■ EXERCISE DIRECTIONS: Below are lines of data, and only some are wanted. Please repeat exactly those from the line that has "side table: present" through the line that has "ottoman: present [737,579,1054,829]".

■ INPUT RECORDS:
————

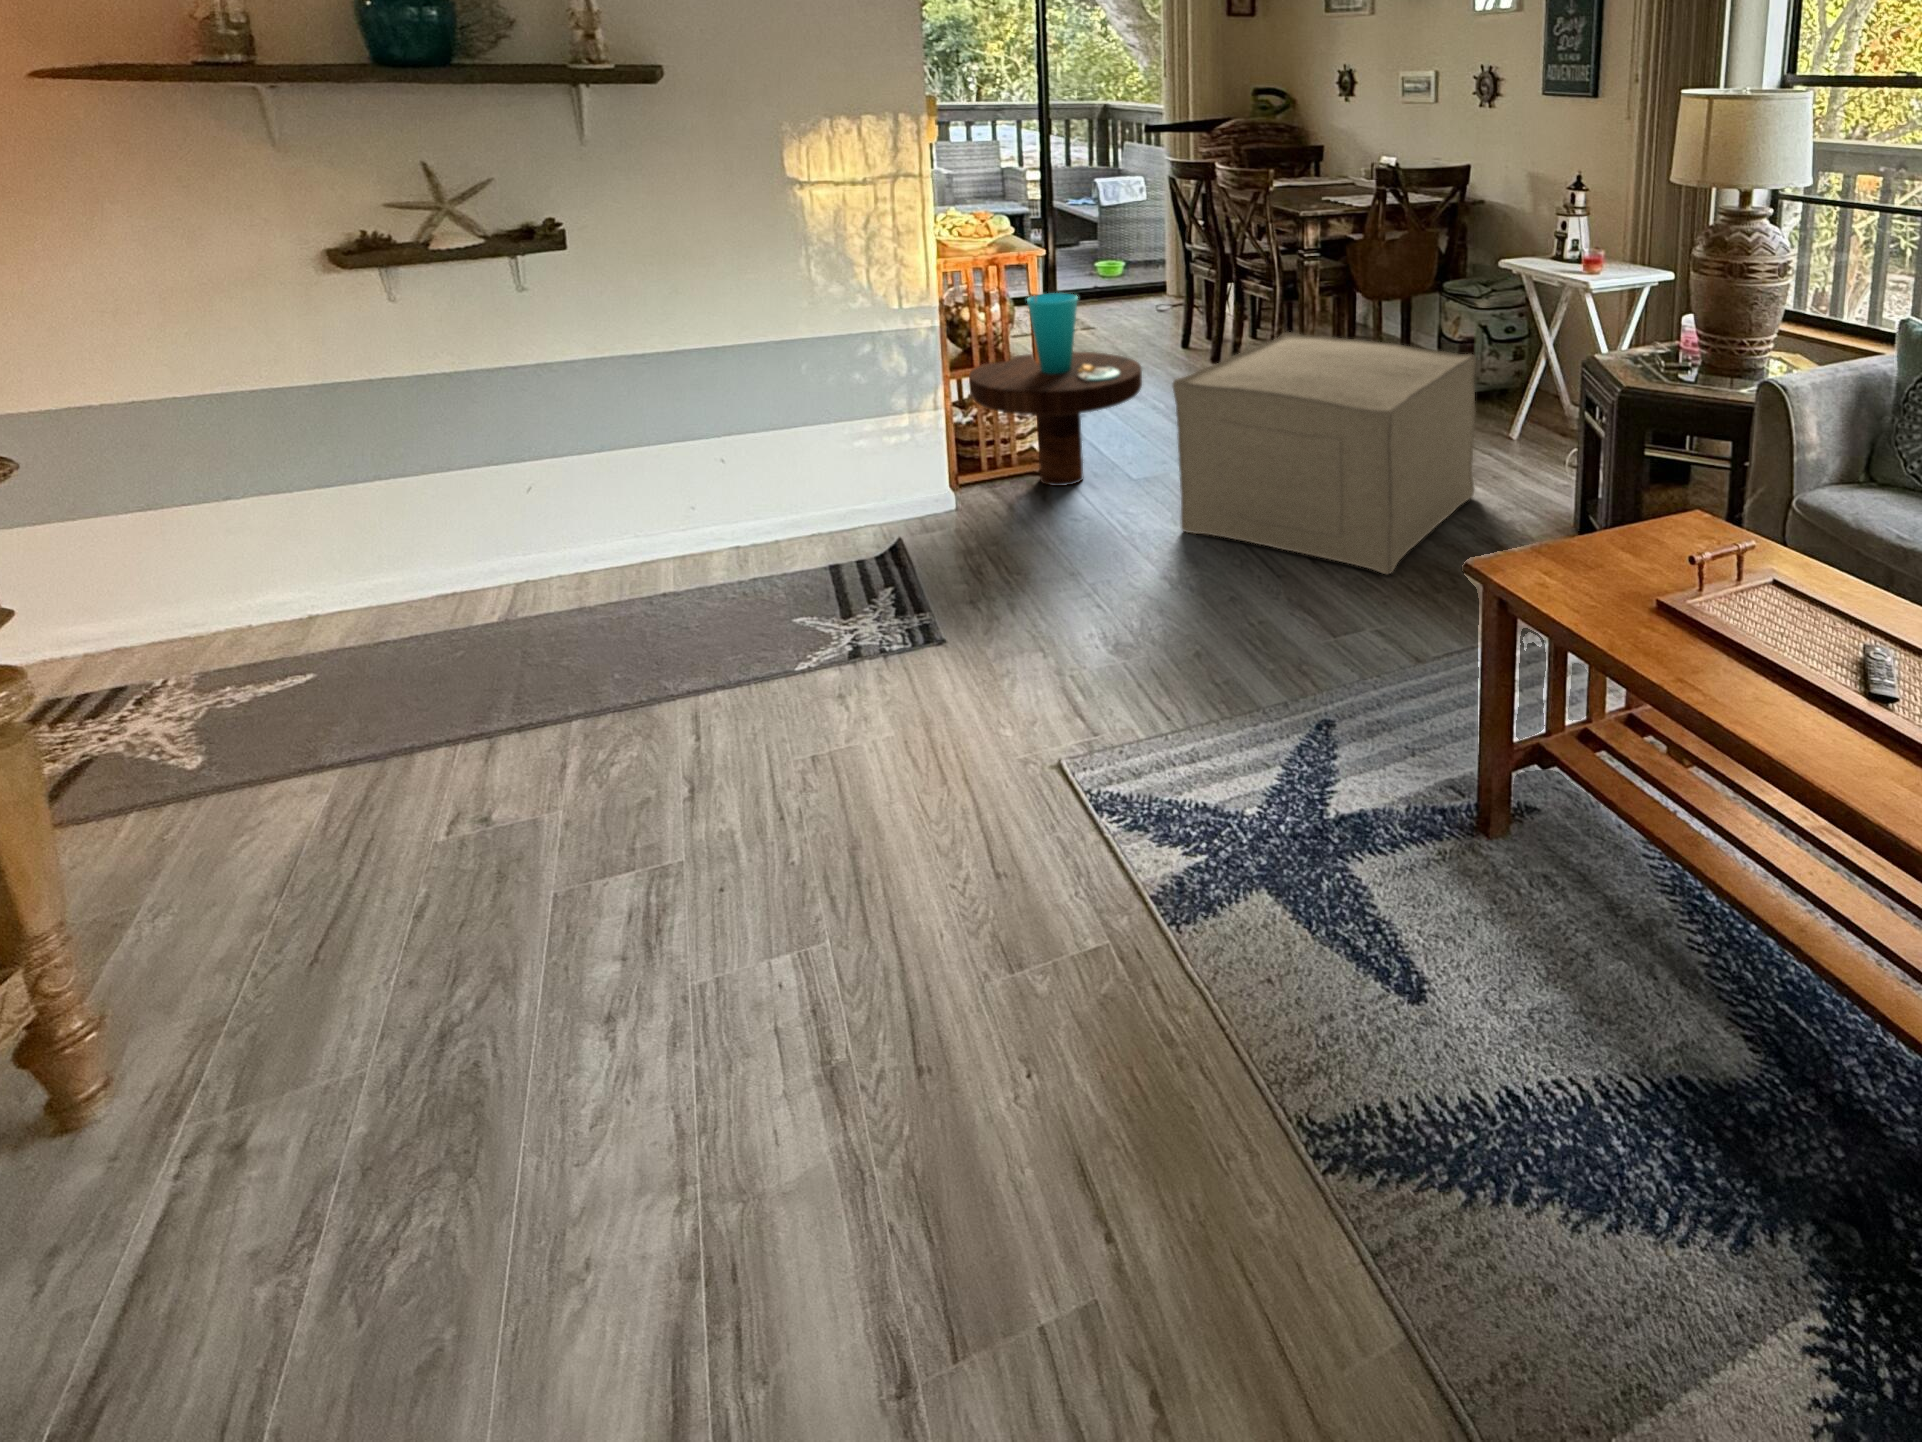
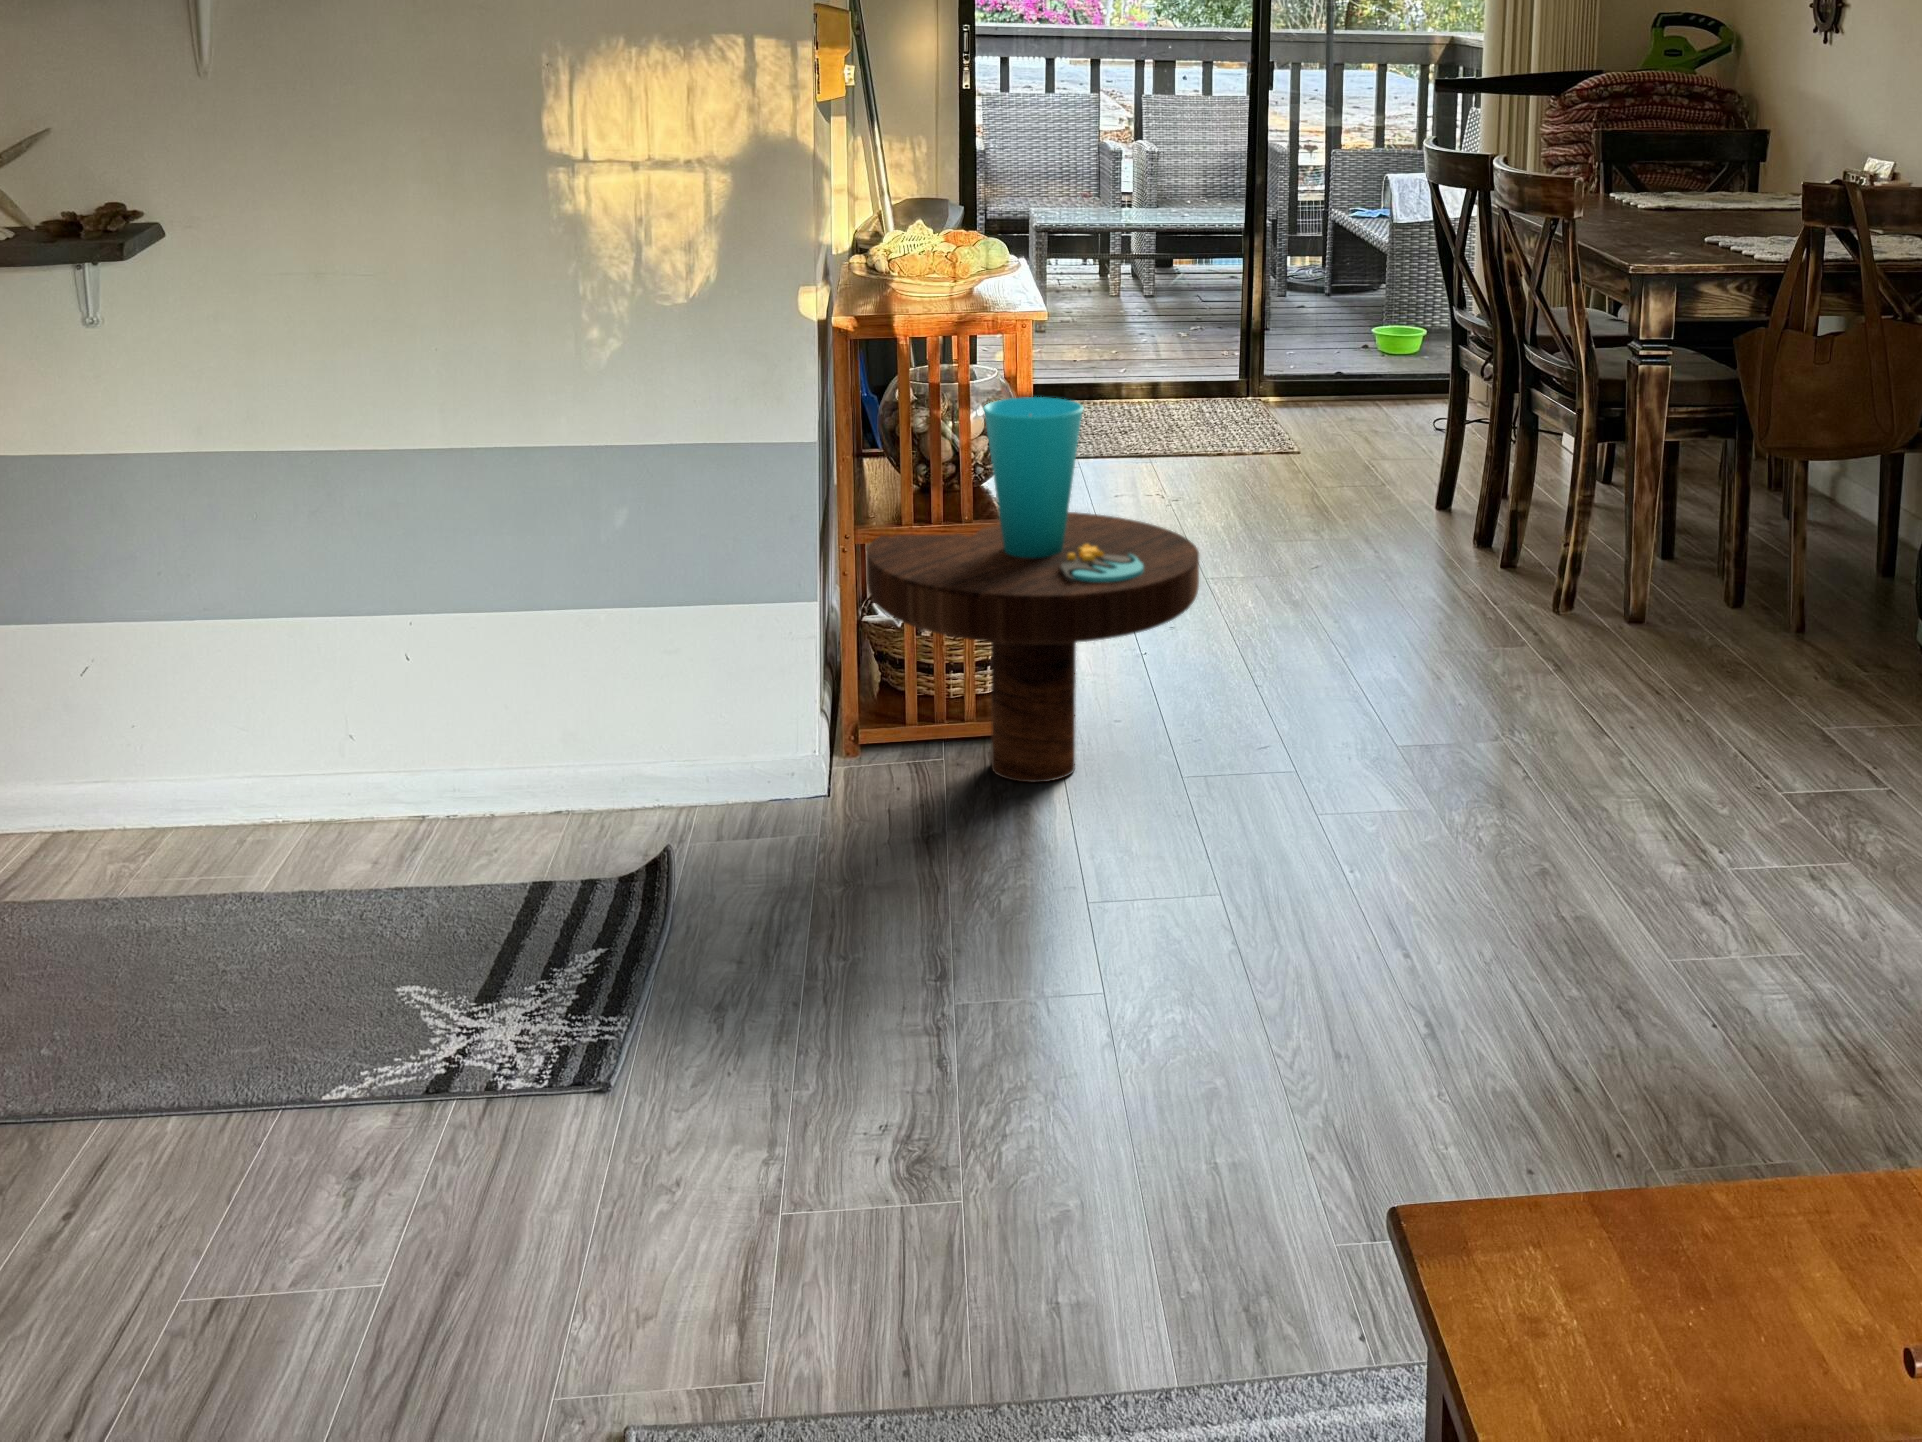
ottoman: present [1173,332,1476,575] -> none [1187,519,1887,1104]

————

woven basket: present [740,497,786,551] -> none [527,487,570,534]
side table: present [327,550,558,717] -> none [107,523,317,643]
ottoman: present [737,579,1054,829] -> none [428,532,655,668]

————

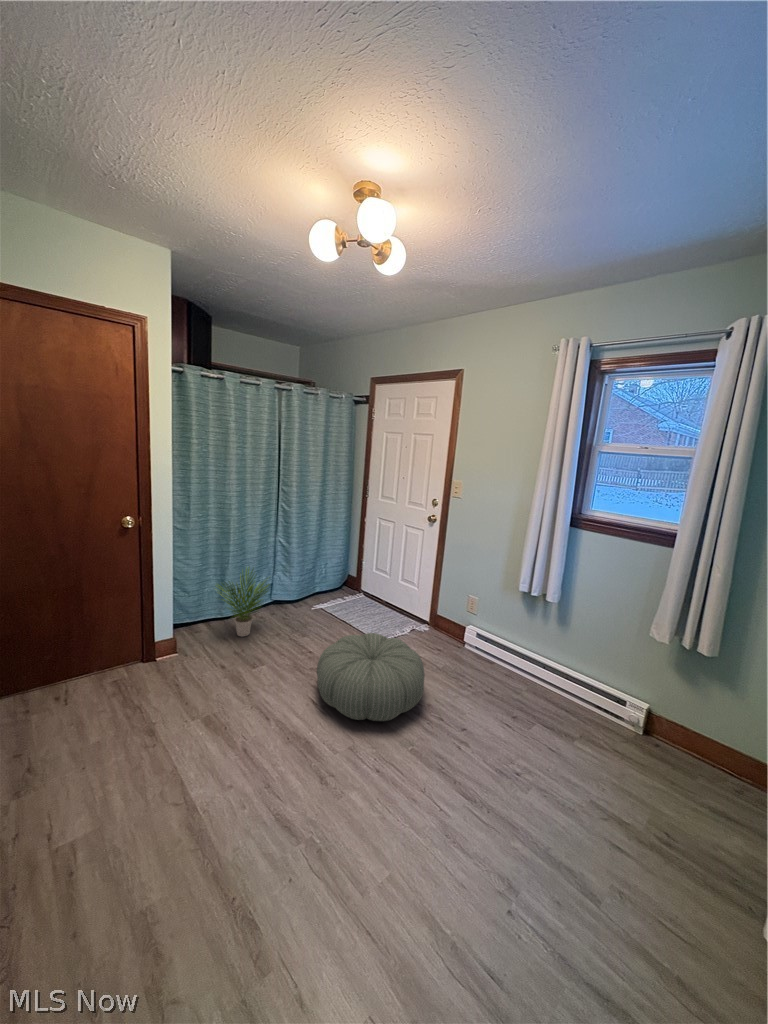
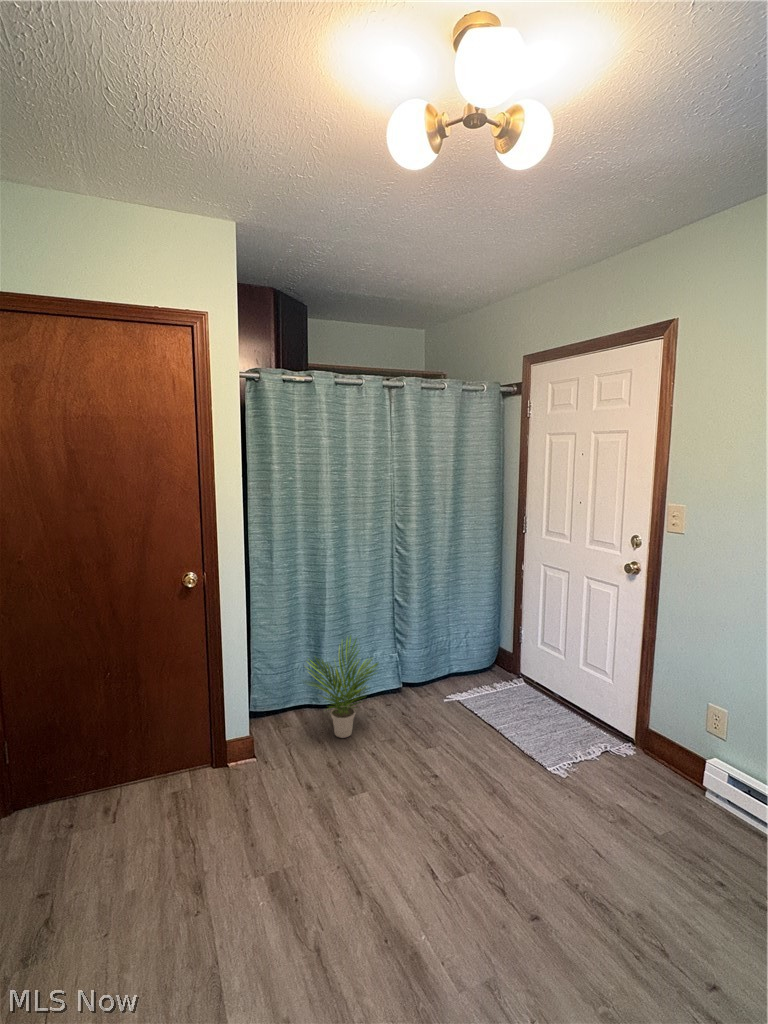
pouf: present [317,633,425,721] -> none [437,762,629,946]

————

■ OUTPUT OF THE EXERCISE:
side table: present [327,550,558,717] -> none [107,523,317,643]
ottoman: present [737,579,1054,829] -> none [428,532,655,668]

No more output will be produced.